Everyone This Christmas Has a Secret

Crossposted from Mainlining Christmas.

Book Review: Everyone This Christmas Has a Secret
Benjamin Stevenson, 2024

New Release! I received a copy of this book from Netgalley in return for an honest review. 

This is a weird one. It's book three in a series, and I haven't read the others. However, I think the bigger factor here is that this book (and its series) is written in a particular style of extremely meta humor which... isn't for everyone.

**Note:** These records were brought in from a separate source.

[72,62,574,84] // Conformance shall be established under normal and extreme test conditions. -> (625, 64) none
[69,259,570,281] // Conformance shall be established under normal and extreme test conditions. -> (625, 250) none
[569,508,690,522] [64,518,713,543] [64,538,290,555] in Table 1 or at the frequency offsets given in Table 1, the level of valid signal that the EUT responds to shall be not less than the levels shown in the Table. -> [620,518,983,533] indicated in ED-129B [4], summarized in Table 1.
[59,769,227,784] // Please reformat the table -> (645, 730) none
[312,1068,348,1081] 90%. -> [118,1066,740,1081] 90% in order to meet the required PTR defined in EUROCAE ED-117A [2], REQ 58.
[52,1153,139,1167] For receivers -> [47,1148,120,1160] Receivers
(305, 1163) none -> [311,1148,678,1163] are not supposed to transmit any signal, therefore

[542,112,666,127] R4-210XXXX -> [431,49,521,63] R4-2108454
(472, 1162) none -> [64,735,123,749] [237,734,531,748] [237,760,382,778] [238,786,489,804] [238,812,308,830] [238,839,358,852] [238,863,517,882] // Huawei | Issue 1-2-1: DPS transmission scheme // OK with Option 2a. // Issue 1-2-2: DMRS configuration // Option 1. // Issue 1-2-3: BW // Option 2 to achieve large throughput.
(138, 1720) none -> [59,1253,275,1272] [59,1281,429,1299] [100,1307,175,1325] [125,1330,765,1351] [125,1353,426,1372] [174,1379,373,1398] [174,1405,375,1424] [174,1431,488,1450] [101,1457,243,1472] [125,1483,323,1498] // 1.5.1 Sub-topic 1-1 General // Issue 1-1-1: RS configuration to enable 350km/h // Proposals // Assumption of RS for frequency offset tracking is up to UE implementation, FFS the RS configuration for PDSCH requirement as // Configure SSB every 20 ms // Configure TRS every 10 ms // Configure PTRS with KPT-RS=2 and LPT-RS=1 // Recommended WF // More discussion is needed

Ernie Cunningham was a mystery buff before his life turned into Murder, She Wrote. With two solved murders under his belt (and written into the previous books, which exist in the world of the story), he's beginning to get a reputation. Enter - the Christmas Special. (The prologue literally has the narrator say that this is a Christmas special.)

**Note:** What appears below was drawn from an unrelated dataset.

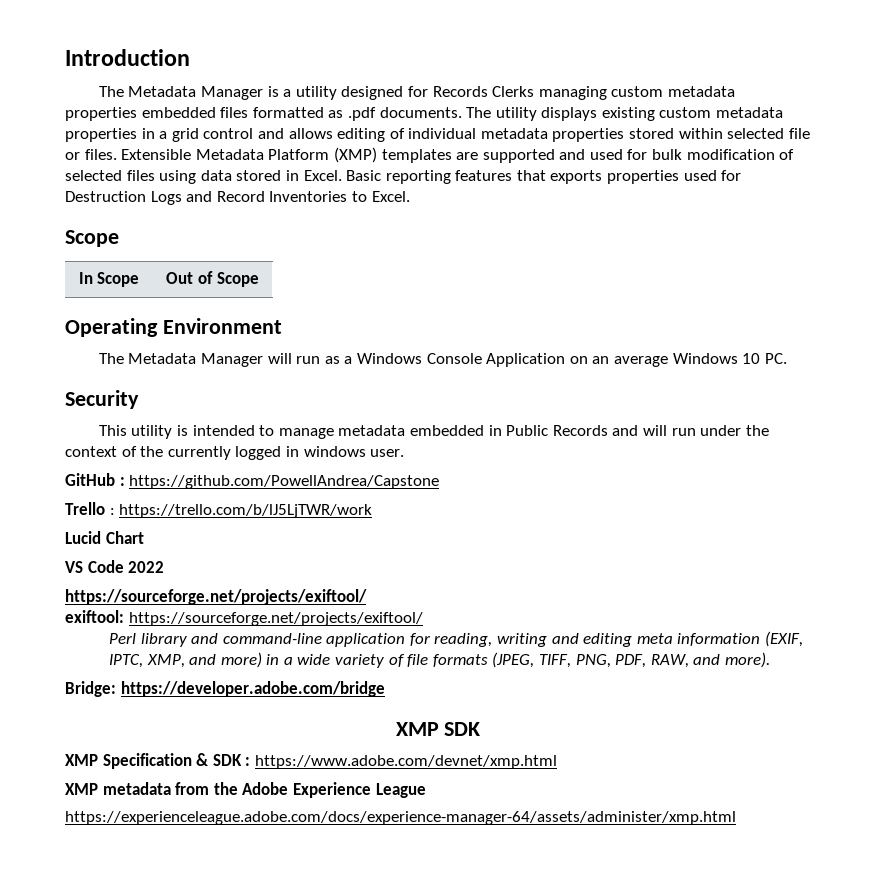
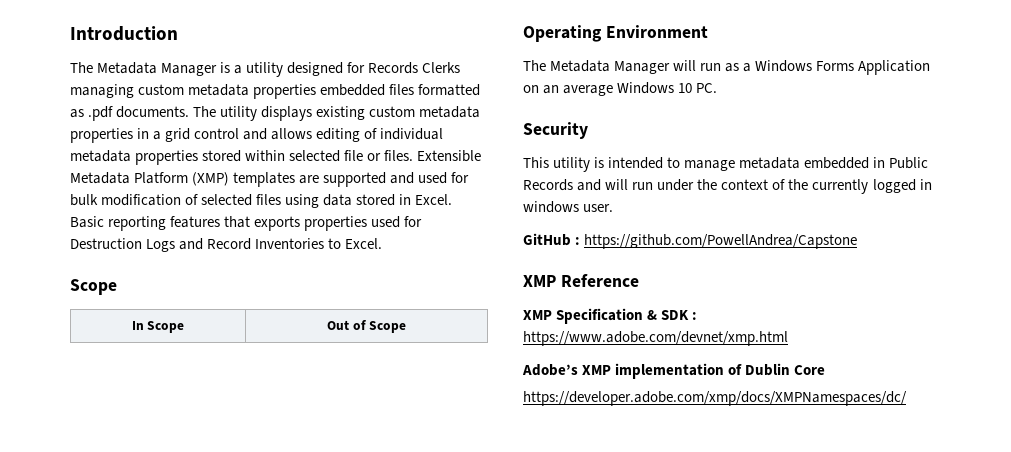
[426,353,482,364] Console -> [816,61,855,71] Forms
[65,502,373,518] [65,531,144,544] [65,560,165,573] [65,589,367,605] [65,610,423,626] [108,631,804,647] [108,652,770,668] [65,681,385,697] [395,722,481,736] // Trello : https://trello.com/b/lJ5LjTWR/work // Lucid Chart // VS Code 2022 // https://sourceforge.net/projects/exiftool/ // exiftool: https://sourceforge.net/projects/exiftool/ // Perl library and command-line application for reading, writing and editing meta information (EXIF, IPTC, XMP, and more) in a wide variety of file formats (JPEG, TIFF, PNG, PDF, RAW, and more). // Bridge: https://developer.adobe.com/bridge // XMP SDK -> [523,274,639,287] // XMP Reference
[65,782,426,798] [65,811,736,825] XMP metadata from the Adobe Experience League // https://experienceleague.adobe.com/docs/experience-manager-64/assets/administer/xmp.html -> [522,363,826,379] [523,391,907,406] Adobe’s XMP implementation of Dublin Core // https://developer.adobe.com/xmp/docs/XMPNamespaces/dc/

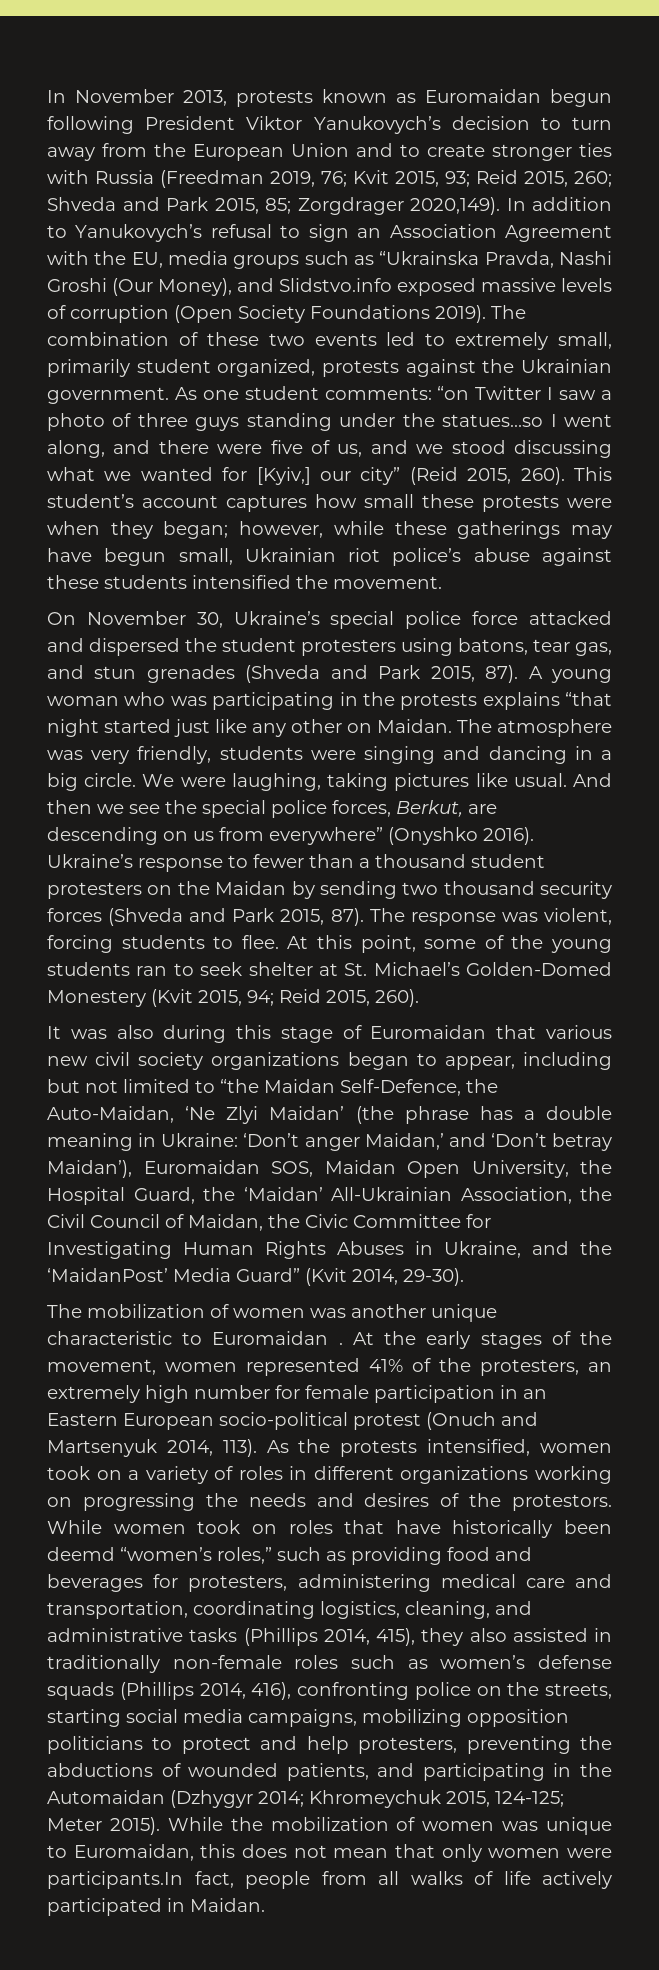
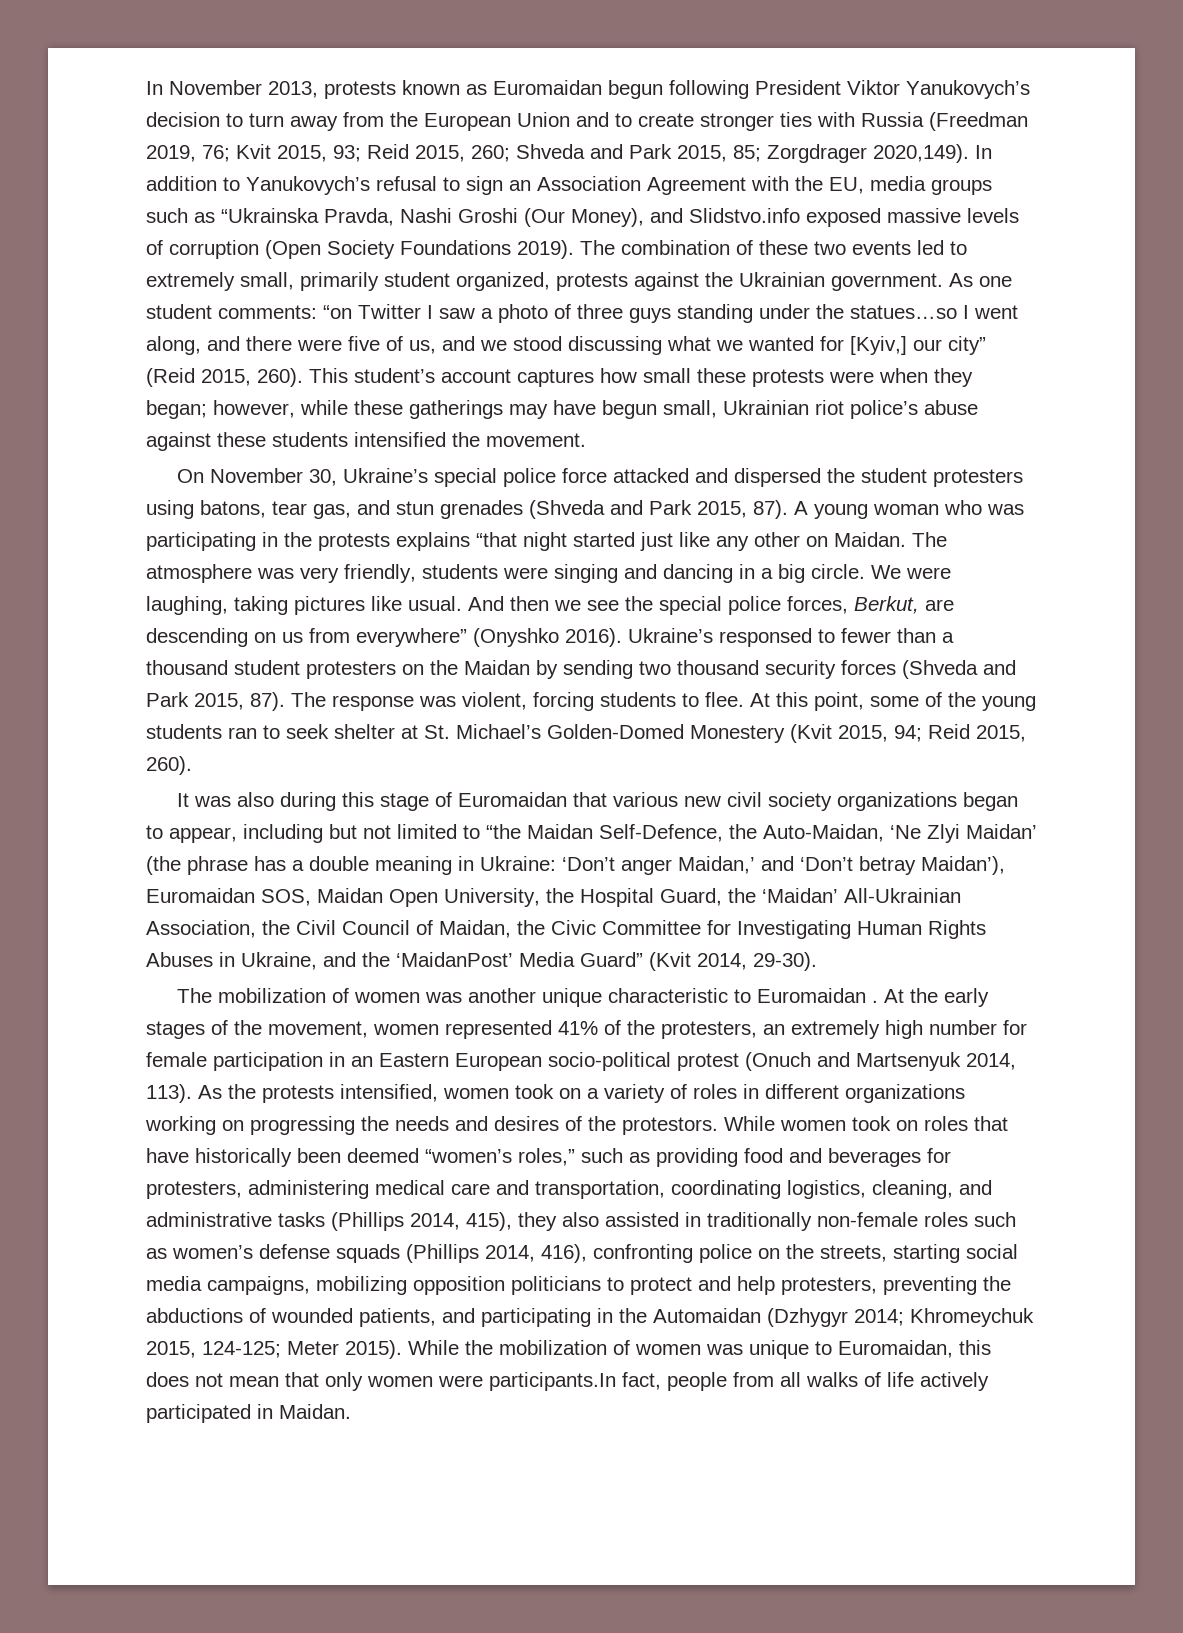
[138,858,223,872] response -> [719,628,812,647] responsed
[47,1547,115,1561] deemd -> [347,1148,419,1163] deemed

It's the lead up to Christmas, and he's traveling to see a magician do a holiday benefit show, because the CEO of the nonprofit the benefit is for was murdered, and Ernie's ex-wife (currently the nonprofit guy's partner) is the top suspect. Following all that? 

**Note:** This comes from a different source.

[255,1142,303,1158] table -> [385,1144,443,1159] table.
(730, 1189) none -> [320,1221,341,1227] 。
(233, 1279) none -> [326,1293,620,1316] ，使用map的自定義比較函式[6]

The suspects and clues (and an additional murder) come thick and fast, and the writing skates along breezily. However, I admit that I found the meta humor more tedious than funny. The occasional direct asides to the reader about how much like a holiday special something is or commentary about a specific event were more distracting than enlightening or amusing to me. I liked it much more when it was just a mystery novel in first-person. 

The book tells you outright that you should be "able to solve the mystery," in case that matters to you. (It doesn't to me.) 

The cast of supporting characters is varied and interesting. I enjoyed following the twists and turns, but only up to a point. That point was the climax, when I found the contrived setup for the "reveal" to be so ridiculously stupid that I started wishing that somehow the narrator wouldn't survive. If you were more on board with the style and/or read the previous ones in the series, maybe this would work better. 

I got a copy of this book because I'd seen it on some "most-anticipated holiday books of 2024" list somewhere, but while I think it's largely fine, I wouldn't go out of my way to read another.